InfoBritain - Travel Through History In The UK :
Personal Note Archive September 2007
Personal Note Archive September 2007
5th September 2007
Sometimes everything seems to be alright in the past. In his novel Women In Love D.H. Lawrence has one of his characters sitting in the park of an old mansion thinking: "how lovely, how sure, how formed, how final all the things of the past were - the lovely accomplished past .... And then what a snare and a delusion..." It sometimes seems as if everything in the past is tamed by passing. Recently there was an annual Second World War re-enactment show at the Hop Farm in Kent. Trouble was caused by a few people who took their Nazi re-enactment a bit too seriously. There was an outcry of course, but then the whole idea of the Second World War as a family day out is a little unsettling. Maybe those overzealous German re-enactment troops were simply reminding us what the reality of the Second World War was like. They were living history. History has a gentle avuncular reputation, when in fact it's not so nice. History is not reassuring in what it records, but in showing that life goes on inspite of what history records.
10th September 2007
Longleat Safari Boats
The Yangtze River dolphin has recently made headlines around the world due to concerns that it may have become extinct. Only a few hundred years ago nobody would have been interested. Opinions on nature began to change towards the end of the eighteenth century when the romantic poets were starting to write about lakes, mountains and daffodils.
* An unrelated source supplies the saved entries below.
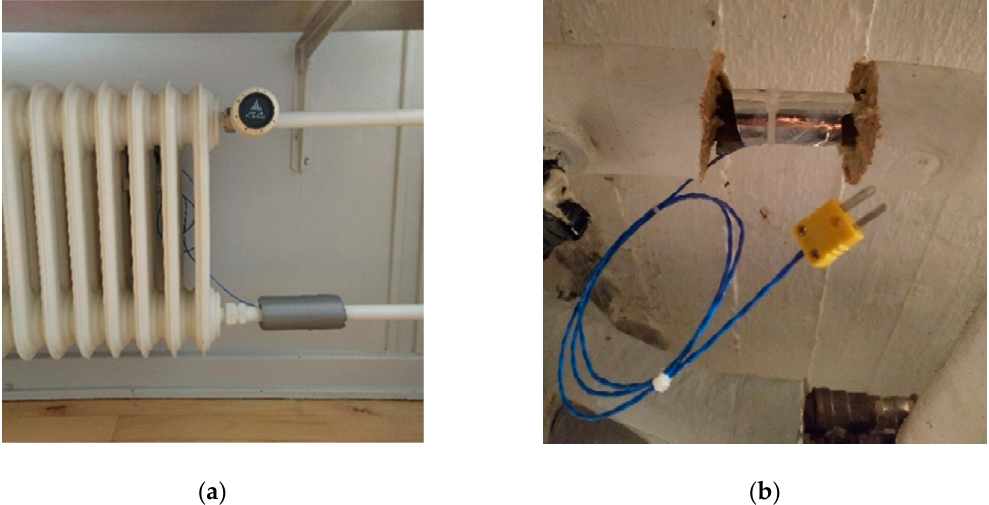
Figure 13. ( a ) Thermocouple attached to the return pipe of a radiator element in an apartment; ( b ) Thermocouple attached to the return pipe and a riser in the basement before it is covered with insulation.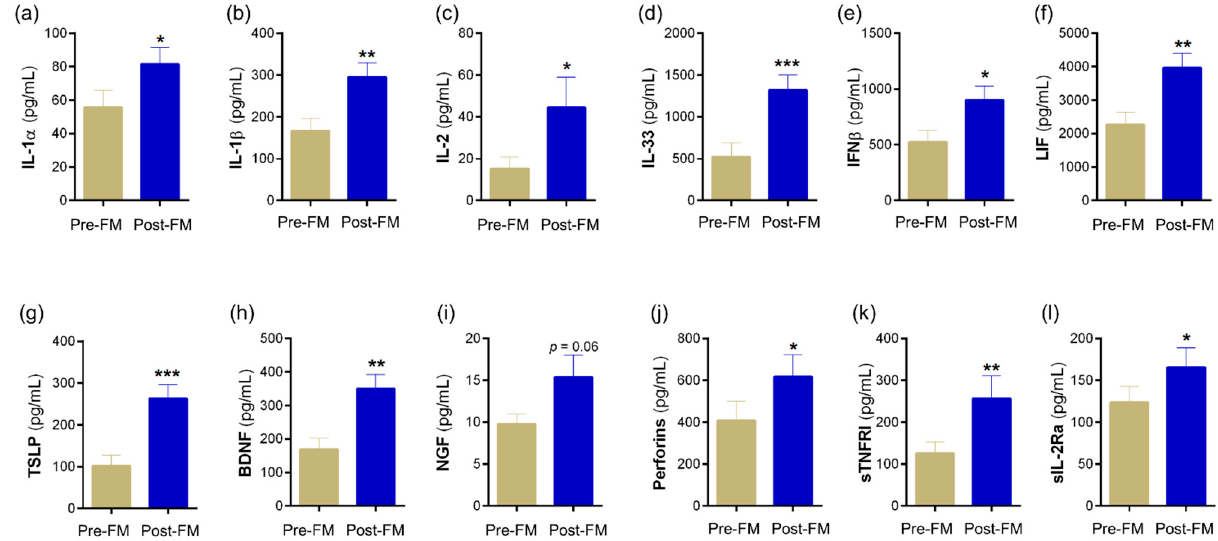
Figure 2. Tear fluid soluble factors increased during face-mask-wearing era. Bar graphs represent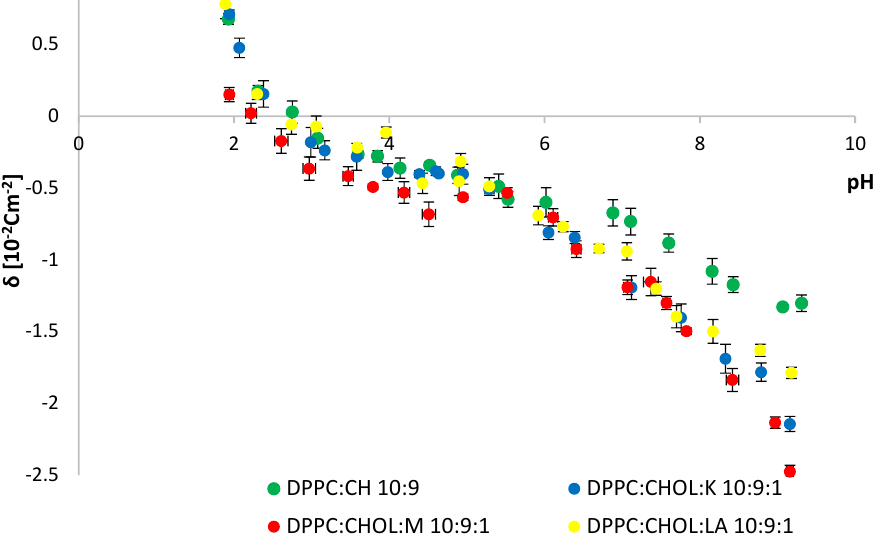
Figure 7. Membrane surface charge densities vs. the pH of the electrolyte solution for (DPPC:CHOL),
In the nineteenth century nature became something of a craze, and in 1828 the Zoological Gardens, better known now as London Zoo, opened in London's Regents Park. Thirty thousand people visitied in the first seven months. Zoos are now a huge business, and on our own trips, we give my daughter a break from historic properties by taking her to whatever animal park is in the area. It seems you never have to go far to find one. In a recent trip to the west country it was Longleat Safari Park, an otter sanctuary and a hedgehog hospital. But I can enjoy Longleat Safari Park too, because it illustrates an historical trend just as strongly as Wordsworth Cottage. And at a safari park my daughter can enjoy her parents' anxiety as they drive through the monkey enclosure, and attempt to hand feed fallow deer.
15th September 2007
Brooklands motor racing circuit
In the recent Formula 1 "spying scandal" McLaren and Ferrari have been compared to countries spying on each other. During the first years of the twentieth century motor racing was actually organised on national lines. A newspaper magnate named Gordon Bennett sponsored a series of races in which each team represented its country, and all parts on the car had to be manufactured in that country. Although some of the national colours used in those days are still seen on racing cars, red for Ferrari for example, the Gordon Bennet Trophy ended in 1903, partly because of accidents, and partly because car manufacture was an international business. Nationalism and motor racing did not mix. Even in the 1930s when Hitler was providing 450 000 Reichmarks to Daimler and Auto Union, and attached a Nazi sports director to the Mercedes, Mercedes still used a British driver in Dick Seaman. Motor racing has no clear dividing lines. People come and go. They take their secrets with them. Ferrari act as though their team is a castle with walls, when in fact there are no walls. The teams are continually swapping personnel, and information. McLaren's spying was only unusual in a sense of degree. In essence it was no different from the normal life of Formula 1, in which the separate identity of the teams is largely an illusion inspite of the ferocity of the competition between them.
22nd September 2007
Stourhead Wiltshire, built on the buying and selling of money
The recent problems at Northern Rock are all to do with the buying and selling of money. I'm a bit hazy on the details but I get the impression Northern Rock have been a bit too keen with their buying and selling of money. Until the end of the seventeenth century the buying and selling of money in any form was considered a sin. It was called usury. Attitudes began to change, and the eighteenth century economist Adam Smith declared that if money can be made with money, then money can justifiably be paid for. The huge estate at Stourhead in Wiltshire is the result of the wealth made by Hoare's Bank. This was one of the earliest organisations to exploit the change in attitude to the old sin of usury, and the Hoare family made a fortune doing it.
30th September 2007
Woods at Ebernoe Common, Sussex
The feature of any landscape which announces Autumn most clearly is obviously the trees. 8000 years ago the area which is now Britain was covered in a vast forest, known as the Wildwood, or the Milkwood. Early migrants into northern areas, following warmer temperatures, were frankly scared of the dark woods, and cleared them as quickly as they could. By 500BC half of England had been cleared, and today only 1% of the Wildwood remains, and even that has been influenced by management. Oliver Rackham in History of the Countryside thinks the last of the true Wildwood was cut down in the Forest of Dean in the thirteenth century. The closest we can get to the Wildwood now are the forests at Glentrool in Scotland, Kingley Vale in Sussex, Ebernoe Common in Sussex and Binswood in Hampshire. All of these places would make for a lovely Autumn walk. It is a feature of the modern age that we enjoy the forests that remain - although at Kingley Vale the yew forest is so thick in places that you begin to see why early Britons were scared of the deep, dark woods.